Programmable packet scheduling allows the deployment of scheduling algorithms into existing switches without need for hardware redesign. Scheduling algorithms are programmed by tagging packets with ranks, indicating their desired priority. Programmable schedulers then execute these algorithms by serving packets in the order described in their ranks. The ideal programmable scheduler is a Push-In First-Out (PIFO) queue, which achieves perfect packet sorting by pushing packets into arbitrary positions in the queue, while only draining packets from the head. Unfortunately, implementing PIFO queues in hardware is challenging due to the need to arbitrarily sort packets at line rate based on their ranks. In the last years, various techniques have been proposed, approximating PIFO behaviors using the available resources of existing data planes. While promising, approaches to date only approximate one of the characteristic behaviors of PIFO queues (i.e., its scheduling behavior, or its admission control). We propose PACKS, the first programmable scheduler that fully approximates PIFO queues on all their behaviors. PACKS does so by smartly using a set of strict-priority queues. It uses packet-rank information and queue-occupancy levels at enqueue to decide: whether to admit packets to the scheduler, and how to map admitted packets to the different queues. We fully implement PACKS in P4 and evaluate it on real workloads. We show that PACKS: better-approximates PIFO than state-of-the-art approaches and scales. We also show that PACKS runs at line rate on existing hardware (Intel Tofino).

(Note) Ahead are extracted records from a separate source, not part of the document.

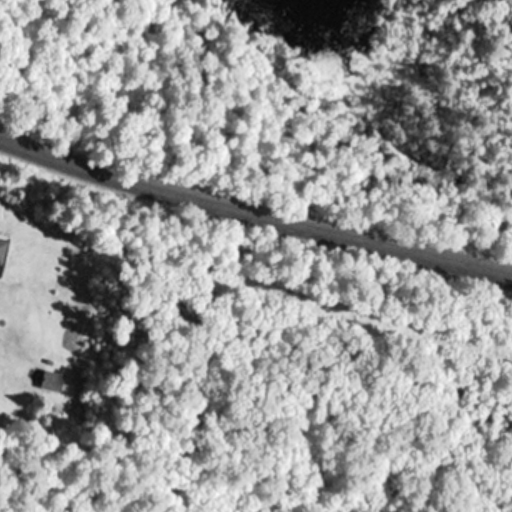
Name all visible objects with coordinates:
road: (254, 205)
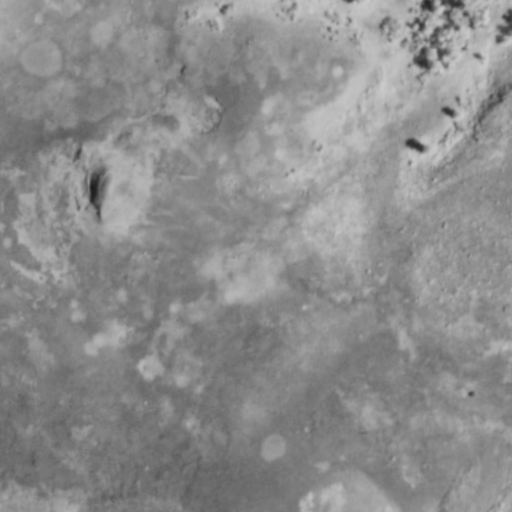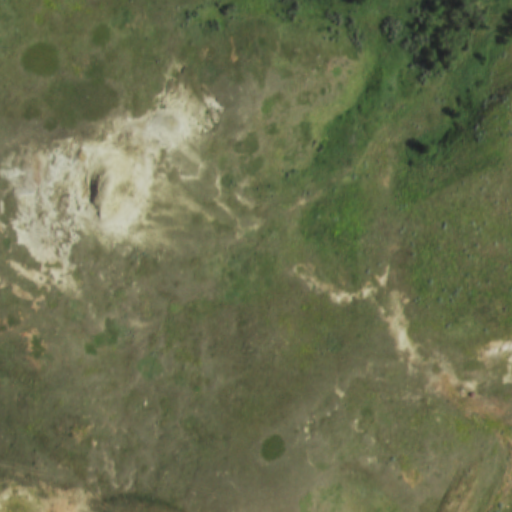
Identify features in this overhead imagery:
road: (443, 386)
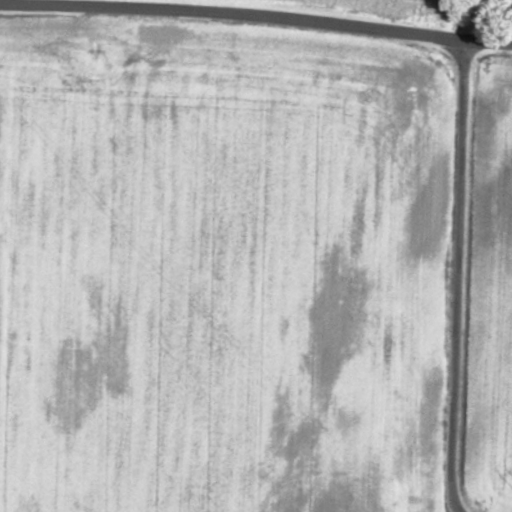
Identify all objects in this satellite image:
road: (332, 16)
road: (506, 412)
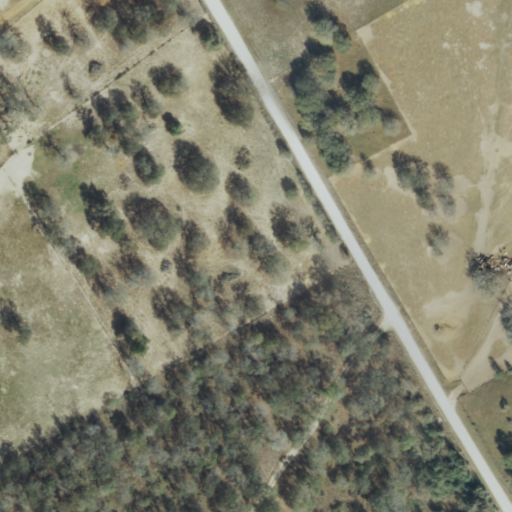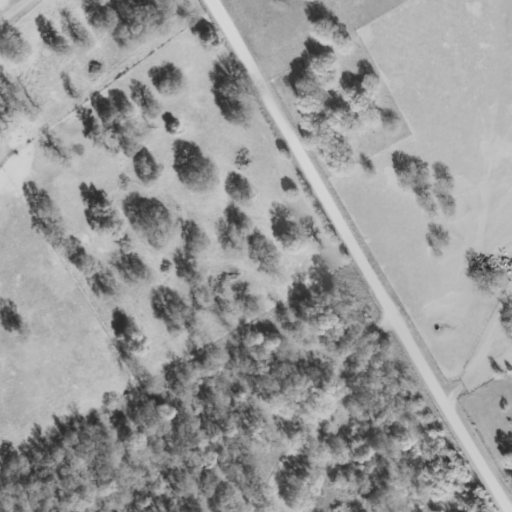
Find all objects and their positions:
road: (19, 11)
road: (364, 250)
road: (321, 408)
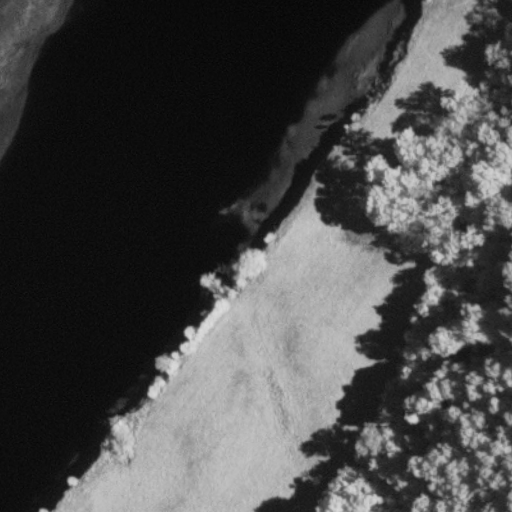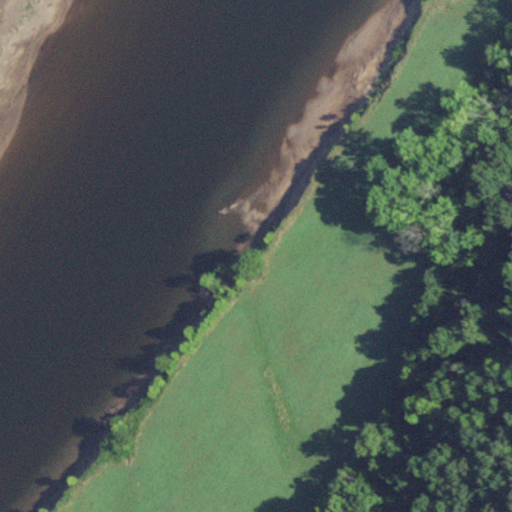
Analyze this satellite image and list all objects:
river: (120, 164)
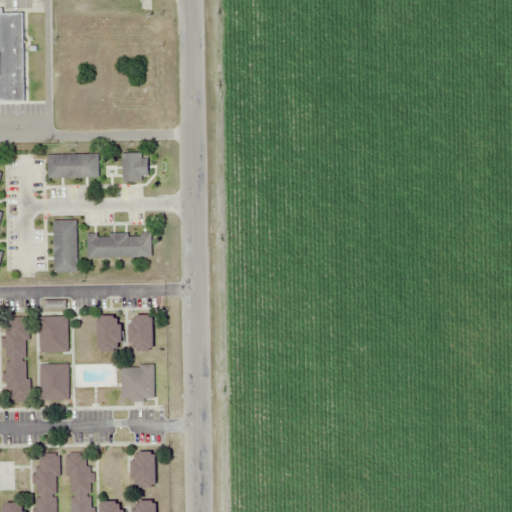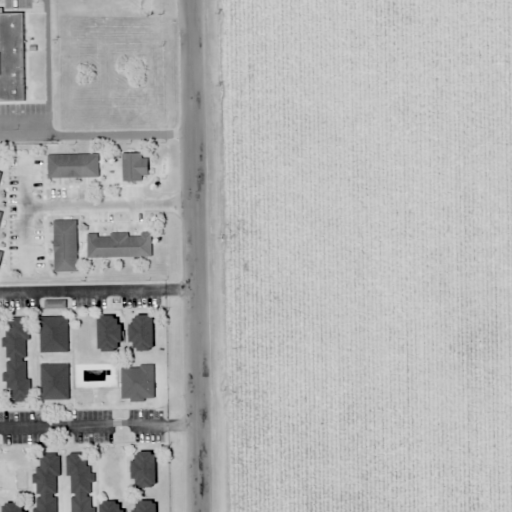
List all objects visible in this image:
building: (11, 55)
building: (72, 165)
building: (134, 166)
building: (0, 171)
building: (0, 211)
building: (118, 244)
building: (64, 245)
building: (0, 252)
road: (198, 256)
building: (109, 332)
building: (142, 332)
building: (53, 333)
building: (17, 358)
building: (54, 381)
building: (137, 382)
building: (143, 469)
building: (47, 482)
building: (78, 482)
building: (111, 506)
building: (144, 506)
building: (14, 507)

翻译：可编程数据包调度允许在不需重新设计硬件的情况下，将调度算法部署到现有交换机中。调度算法通过为数据包标记优先级等级（ranks）来编程，指示其期望的优先级。可编程调度器随后根据数据包等级指定的顺序执行这些算法。理想的调度器是推入先进先出（Push-In First-Out, PIFO）队列，该队列通过将数据包推入队列中任意位置实现完美排序，同时仅从队头取出数据包。然而，由于需要根据数据包等级在线速下进行任意排序，在硬件中实现PIFO队列具有挑战性。近年来，研究者提出了多种技术，利用现有数据平面的可用资源近似PIFO行为。尽管这些方法前景广阔，但目前仅能近似PIFO队列的某一种特征行为（即调度行为或准入控制）。我们提出PACKS——首个在所有行为上完全近似PIFO队列的可编程调度器。PACKS通过智能地使用一组严格优先级队列实现这一目标。它在入队时利用数据包等级信息和队列占用水平来决定：是否允许数据包进入调度器，以及如何将准入的数据包映射到不同队列。我们在P4中完整实现了PACKS，并在真实工作负载上对其进行评估。结果表明：PACKS比现有最先进方法更好地近似PIFO且可扩展。我们还证明PACKS能在现有硬件（Intel Tofino）上以线速运行。